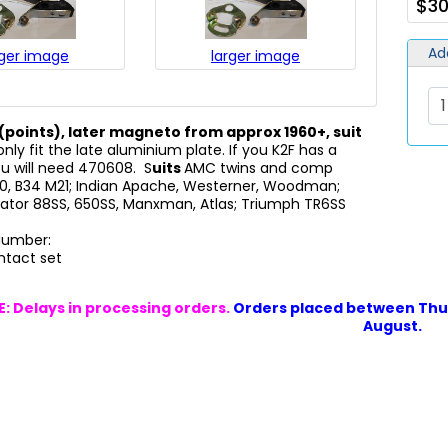
$30
Ad
rger image
larger image
(points), later magneto from approx 1960+, suit
nly fit the late aluminium plate. If you K2F has a
ou will need 470608. S
uits
AMC twins and comp
A10, B34 M21; Indian Apache, Westerner, Woodman;
ator 88SS, 650SS, Manxman, Atlas; Triumph TR6SS
 Number:
ntact set
: Delays in processing orders.
Orders placed between Thur
August.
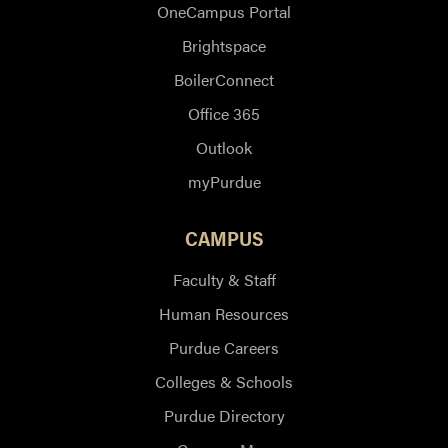
OneCampus Portal
Brightspace
BoilerConnect
Office 365
Outlook
myPurdue
CAMPUS
Faculty & Staff
Human Resources
Purdue Careers
Colleges & Schools
Purdue Directory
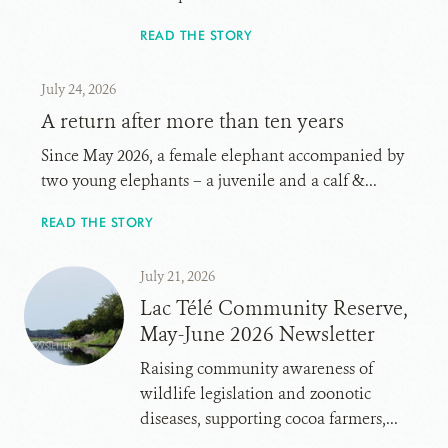
READ THE STORY
July 24, 2026
A return after more than ten years
Since May 2026, a female elephant accompanied by
two young elephants – a juvenile and a calf &...
READ THE STORY
July 21, 2026
Lac Télé Community Reserve,
May-June 2026 Newsletter
Raising community awareness of
wildlife legislation and zoonotic
diseases, supporting cocoa farmers,...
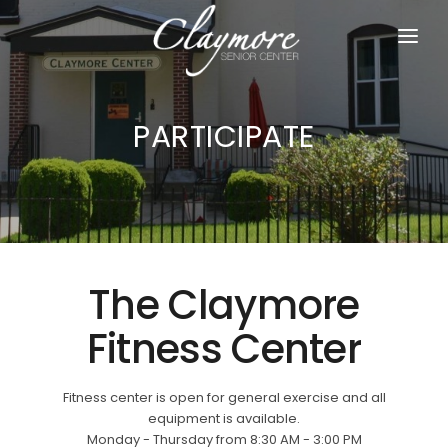
HOME
PARTICIPATE
ABOUT US
PARTICIPATE
JOIN US
RESOURCES
The Claymore
DONATE
Fitness Center
Fitness center is open for general exercise and all
equipment is available.
Monday - Thursday from 8:30 AM - 3:00 PM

- _Activity_: Write every line above out again exactly; pictures do not belong in the copy.

- _Solution for this task_:
$30
Ad
rger image
larger image
(points), later magneto from approx 1960+, suit
nly fit the late aluminium plate. If you K2F has a
ou will need 470608. S
uits
AMC twins and comp
A10, B34 M21; Indian Apache, Westerner, Woodman;
ator 88SS, 650SS, Manxman, Atlas; Triumph TR6SS
 Number:
ntact set
: Delays in processing orders.
Orders placed between Thur
August.
OneCampus Portal
Brightspace
BoilerConnect
Office 365
Outlook
myPurdue
CAMPUS
Faculty & Staff
Human Resources
Purdue Careers
Colleges & Schools
Purdue Directory
READ THE STORY
July 24, 2026
A return after more than ten years
Since May 2026, a female elephant accompanied by
two young elephants – a juvenile and a calf &...
READ THE STORY
July 21, 2026
Lac Télé Community Reserve,
May-June 2026 Newsletter
Raising community awareness of
wildlife legislation and zoonotic
diseases, supporting cocoa farmers,...
HOME
PARTICIPATE
ABOUT US
PARTICIPATE
JOIN US
RESOURCES
The Claymore
DONATE
Fitness Center
Fitness center is open for general exercise and all
equipment is available.
Monday - Thursday from 8:30 AM - 3:00 PM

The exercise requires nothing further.